Search code examples
airflowdbt

How do I dispatch dbt logs from Airflow to the relevant owner?


I am running dbt (v0.19.0) on Apache Airflow (v2.0.2) using KuberneterPodOperator and sending alerts to Slack on failures. Nested within dbt there are multiple models from multiple owners with cross dependencies between them and they are all run together with the run command.

For example:

KubernetesPodOperator(
  dbt_command="run",
  task_id="run_models",
  on_failure_callback=send_slack_alert,
)

I am trying to make sure that each model owner gets the alert that belongs to them in their relevant channel.
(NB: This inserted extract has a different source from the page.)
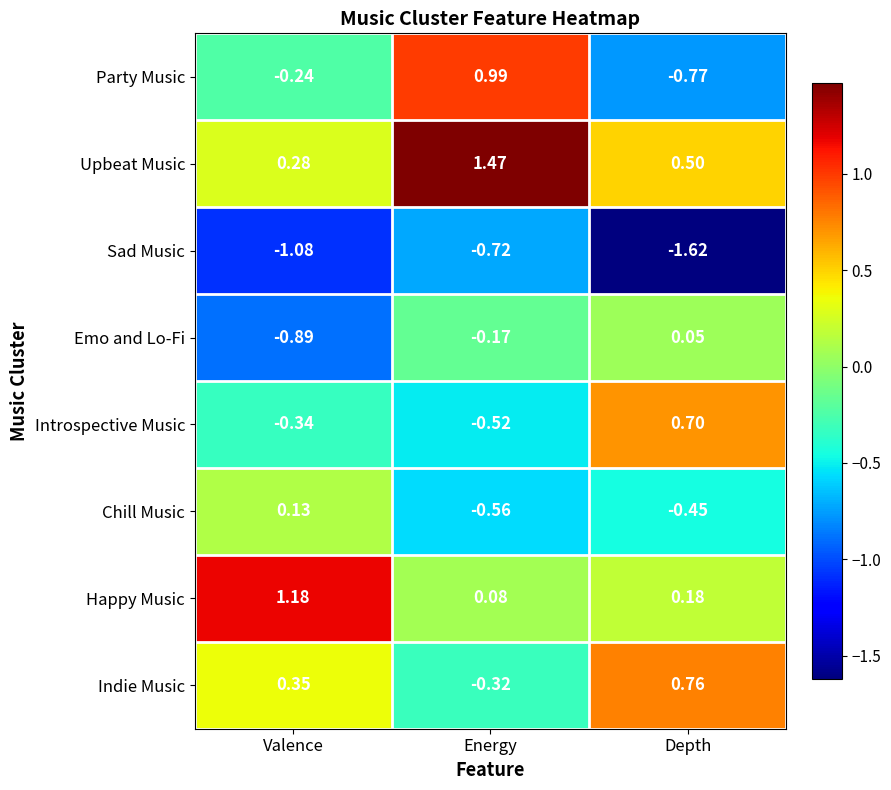

How many series are shown in this chart?

8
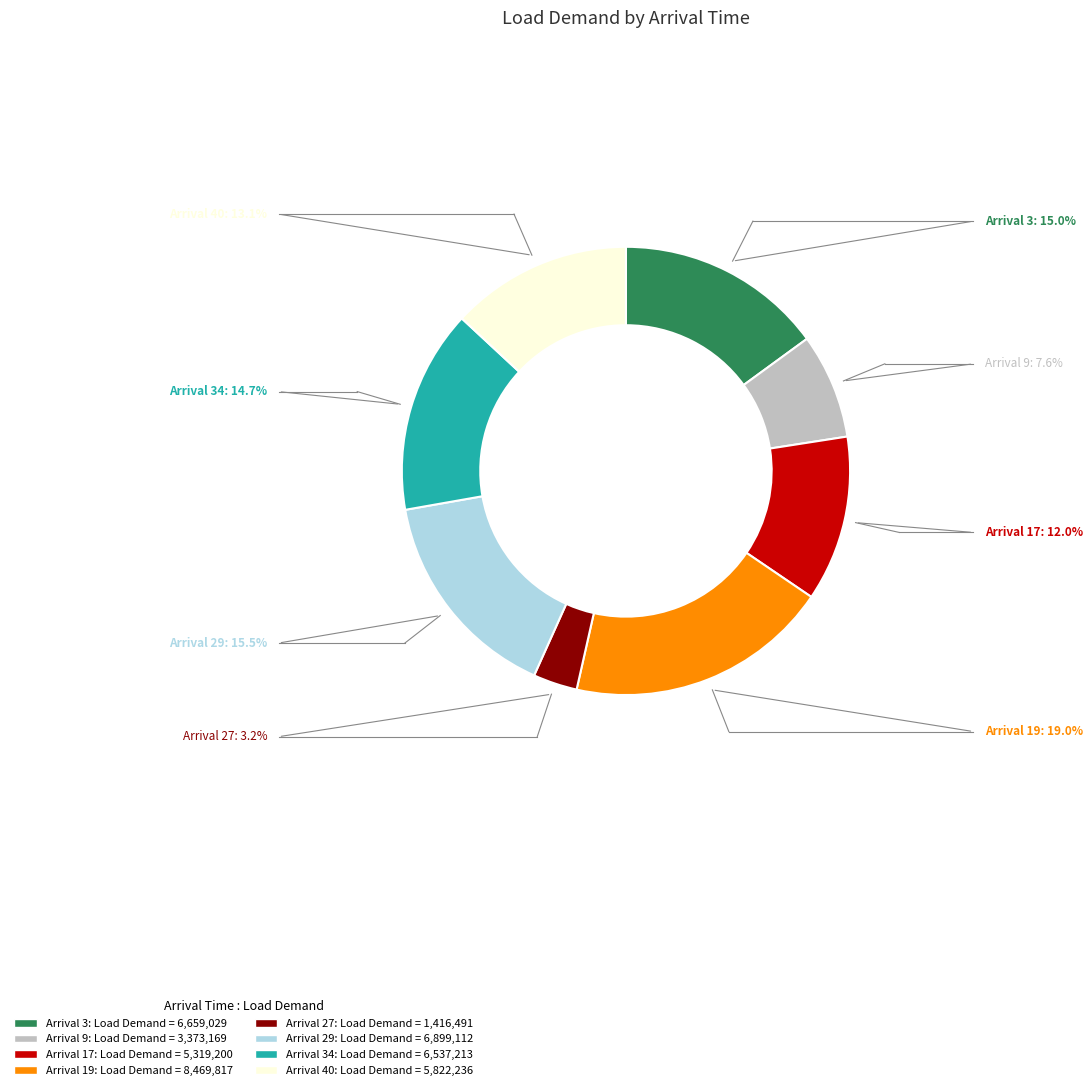

Is there any slice that represents more than half of the pie?

No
To explain my problem better, Let's say there are two models within dbt; Model-A & Model-B. Model-A is owned by the A-Team and Model-B is owned by the B-Team. With this approach (because there is one dbt run command) if there is a failure of Model-A, the failure will appear in the shared logs for Model-A and Model-B. Let's also assume that both A-Team & B-Team have their own alert channels. However, because dbt is run with a single command all the alerts are sent to a common channel.

Now imagine having plenty of models (Model-A, Model-B.....Model-Z). How can I improve the existing process to make sure that failures in Model-A get sent to the A-team alert channel, failures in Model-B get sent to the B-team alert channel...and so on.

How do I dispatch errors from dbt (running within Airflow) to the relevant owner to make alerts actionable?


Solution

  • I'd suggest you're likely to end up with n models owned by m teams.

    Your simplest change would be to tag each dbt model with an owning team. And then to call that model calling back to that team,e.g.

    KubernetesPodOperator(
      dbt_command="run -m tags:team1",
      task_id="run_models",
      on_failure_callback=send_slack_alert_team1,
    )
    

    You could consider passing args to your alerts rather than custom callbacks (Pass other arguments to on_failure_callback).

    This will work as long as you want to run your models in groups of owners, but could get to issues if there are intra owner dependencies.

    You can break down your Airflow model to compose a dynamic dag from your models, running one model at a time, e.g. here https://www.astronomer.io/blog/airflow-dbt-1.

    You could then assign the slack operator in that same dynamic loop.